Gabriel Fauré’s String Quartet in E Minor (op. 121) will forever be associated in my mind with the morning after I had heard Debussy’s quartet. Debussy’s piece had had a deep and lasting impact upon me the day before. I rose in the morning to drive to work, and while I drove by that field in the picture I immersed myself in the first movement of Fauré’s piece. The field, the sun, the sky, the music…
The warm glow was instantly back, at the same time I realized the freshness, both outside – it was around 7 o’clock – and in the music performed by the Quatuor Ebène. Tranquility, not the longing for peace, but the experience of peace, a deeply felt serenity – very different from the serenity Johann Sebastian Bach’s music makes me experience – and a contemplation of the modern world with all its contradictions, void of judgments and fears, a contemplation of the world as it is.
Asking why, why, why
An unbiased contemplation of the world – the view of a newly born child. A few days before I started to write this post, a woman unknown to me gave birth to a daughter in the city of London. Her auntie, a fellow blogger, wrote a moving post about it, encapsulating all the blessings an auntie could give her niece. Being a child again, looking at the world without prejudices, without being manipulated by politicians, journalists or other intermediaries. Seeing for oneself, trying stuff. Asking why, why, why. Why isn’t the earth flat and if it isn’t why don’t why fall off? Never trust the appearances – this is the message I would like to pass to that little one. Ask questions! Always. And don’t be satisfied with easy answers. And do the unheard of. Let yourself be amazed by the world and amaze the world by your ideas, your creativity, your joy, your energy.

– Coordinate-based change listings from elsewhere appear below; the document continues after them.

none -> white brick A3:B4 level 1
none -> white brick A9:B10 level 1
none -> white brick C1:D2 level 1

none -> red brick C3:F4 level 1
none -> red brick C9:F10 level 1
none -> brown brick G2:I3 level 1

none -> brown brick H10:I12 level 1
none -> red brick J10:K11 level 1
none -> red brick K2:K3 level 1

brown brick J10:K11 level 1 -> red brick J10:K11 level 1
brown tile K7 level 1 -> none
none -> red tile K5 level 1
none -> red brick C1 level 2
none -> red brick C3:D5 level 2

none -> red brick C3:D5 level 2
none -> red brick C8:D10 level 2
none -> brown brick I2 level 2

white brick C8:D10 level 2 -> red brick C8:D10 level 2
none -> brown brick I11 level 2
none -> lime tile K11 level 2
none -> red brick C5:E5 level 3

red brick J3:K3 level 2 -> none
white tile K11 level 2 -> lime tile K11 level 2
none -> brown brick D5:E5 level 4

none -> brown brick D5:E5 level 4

A talented man, a difficult man
So where does it leave us with Fauré and the quartet? Fauré amazed his contemporaries. Such a genius! Such an audacity! Such a harsh critic of himself! Withdrawn at times, ebullient and jocular at others. The biographer Jean-Michel Nectoux wonders whether Fauré was not afraid of his own talent, trying to hide his love for sublime beauty and deep feelings. His music is marked by the delicate expression of emotions, a very special tenderness. The three movements of the quartet are a long, reflective vision, maximal expression with minimal means, a morning meditation over the beauty of the world, of life, of human possibilities. Perhaps they express all that Fauré could never say with words.

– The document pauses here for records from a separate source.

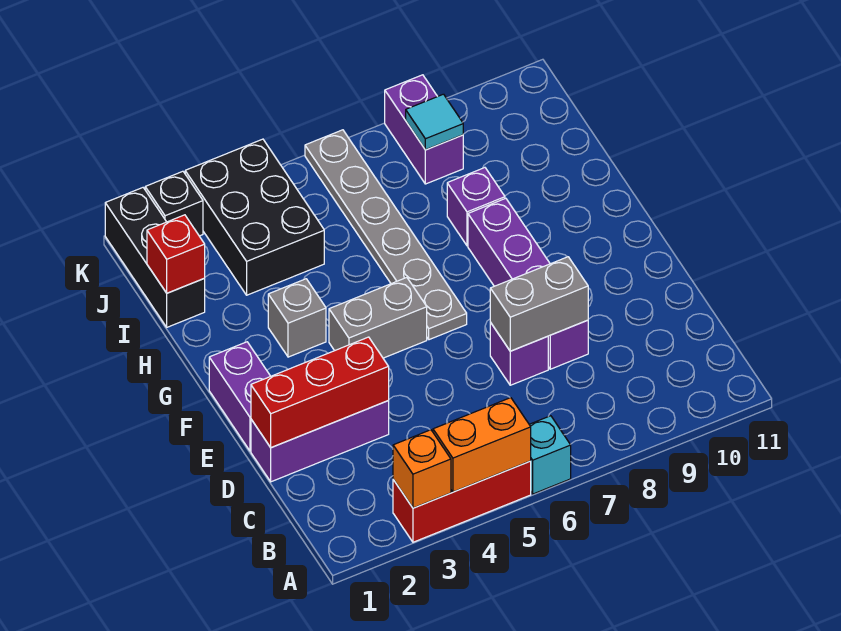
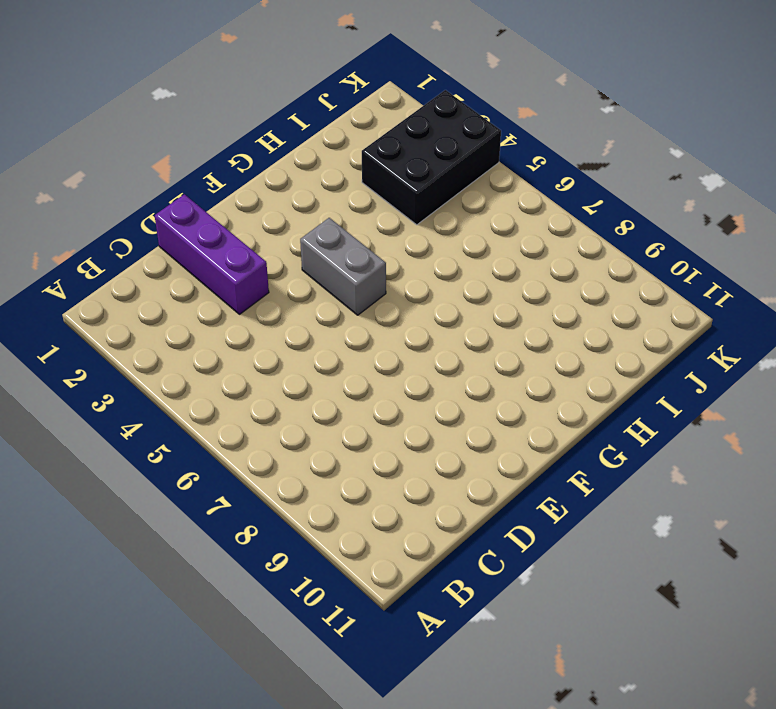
none -> red brick A3:A5 level 1
none -> cyan brick A6 level 1
none -> purple brick D7 level 1

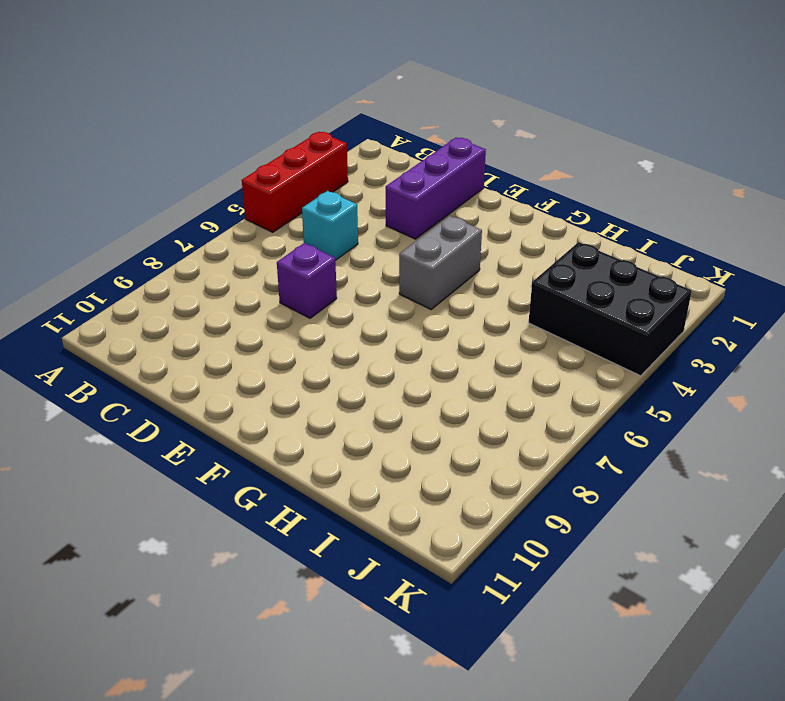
cyan brick C5 level 1 -> cyan brick A6 level 1
none -> purple brick D8:G8 level 1
none -> purple brick E1:F1 level 1
none -> grey plate F6:K6 level 1

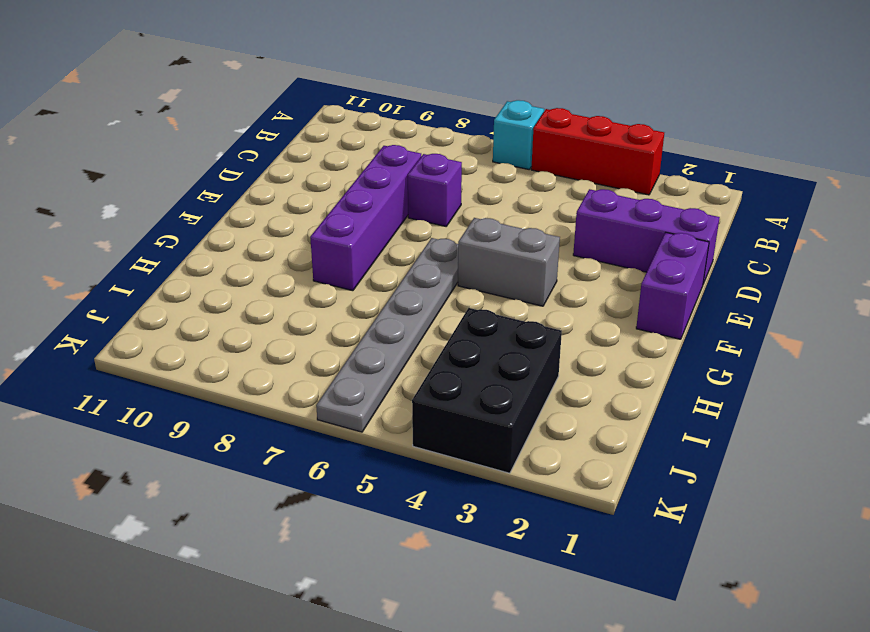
none -> grey brick G3 level 1
none -> purple brick H8 level 1
none -> black brick I1:K1 level 1

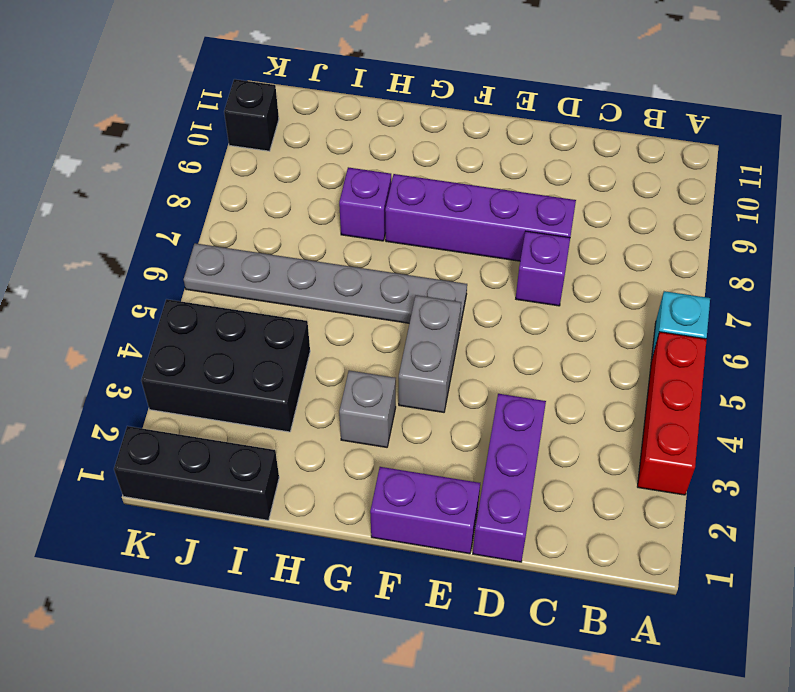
black brick K10 level 1 -> black brick K2 level 1
none -> purple brick J8:K8 level 1
none -> orange brick A3 level 2
none -> orange brick A4:A5 level 2

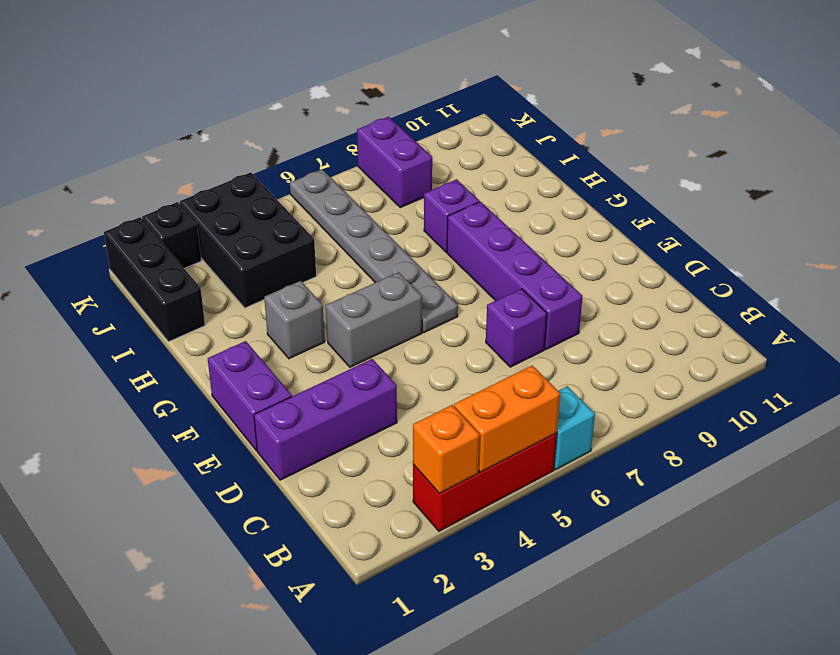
none -> red brick D1:D3 level 2
none -> grey brick D7:D8 level 2
none -> red brick I1 level 2

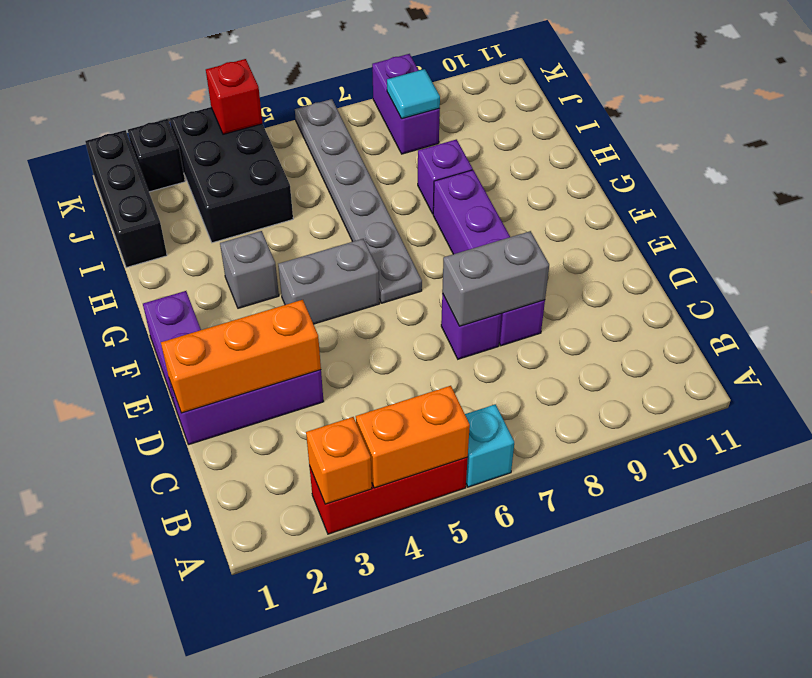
orange brick D1:D3 level 2 -> red brick D1:D3 level 2
red brick K4 level 2 -> red brick I1 level 2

Fauré got his musical training at the Ecole de Musique Classique et Religieuse, also known as the Ecole Niedermeyer. It had been established by Louis Niedermeyer in 1818 with the help of Napoleon III to promote religious music in France. Fauré stayed for 11 years at the Ecole Niedermeyer; he studied plainsong, the organ and Renaissance polyphonic works. This education marked his later style as his concept of tonality went beyond anything that was taught by music scholars at the time. When Niedermeyer died in 1861, Fauré met Camille de Saint-Saëns who took over the piano class. By then he had already won a first prize in the piano class, a first prize in the composition class and a second prize in the harmony class. A hidden talent!
Piano and chamber music
Fauré was appointed as an organist to different churches in Paris and returned to the Ecole Niedermeyer as a teacher. In the 1870s he joined the circle around Saint-Saëns, where he socialized with all the members of Parisian musical society, among them Pauline Viardot, whom we have already met in an earlier post. He became engaged to Viardot’s daughter Marianne, “but the engagement was broken off […] by the girl, who felt only affection mixed with fear for her fiancé”, says Oxford Music Online. Mutual misunderstandings, Viardot’s fragility and Fauré’s timidity, easily mistaken for indifference, seemed to have triggered the rupture.
In 1896 Fauré became composition teacher at the Paris Conservatory, the secular rival of the Ecole Niedermeyer. Unheard of! He had socialized with the right people in Paris and nobody could deny his genius. A few years later hecwould be appointed director and a wave of modernity would shake the conservatory. Fauré composed a huge number of avant-garde instrumental music during this time, mainly piano music, chamber music, a symphony, that he rejected later, an unfinished violin concerto and two sets of incidental music, a form that he describes in a letter to Saint-Saëns as “the only [one] which is suited to my meagre talents”.
The quartet was the last piece that Fauré wrote before his death. He composed it between September 1923 and summer 1924. It was premiered after Fauré’s death. The composer had declined an offer to have it performed privately before his death. It wouldn’t have done much good. From 1903 on Fauré was deaf. The quartet has been described as a meditation over the last things. For me it is a meditation about the first things.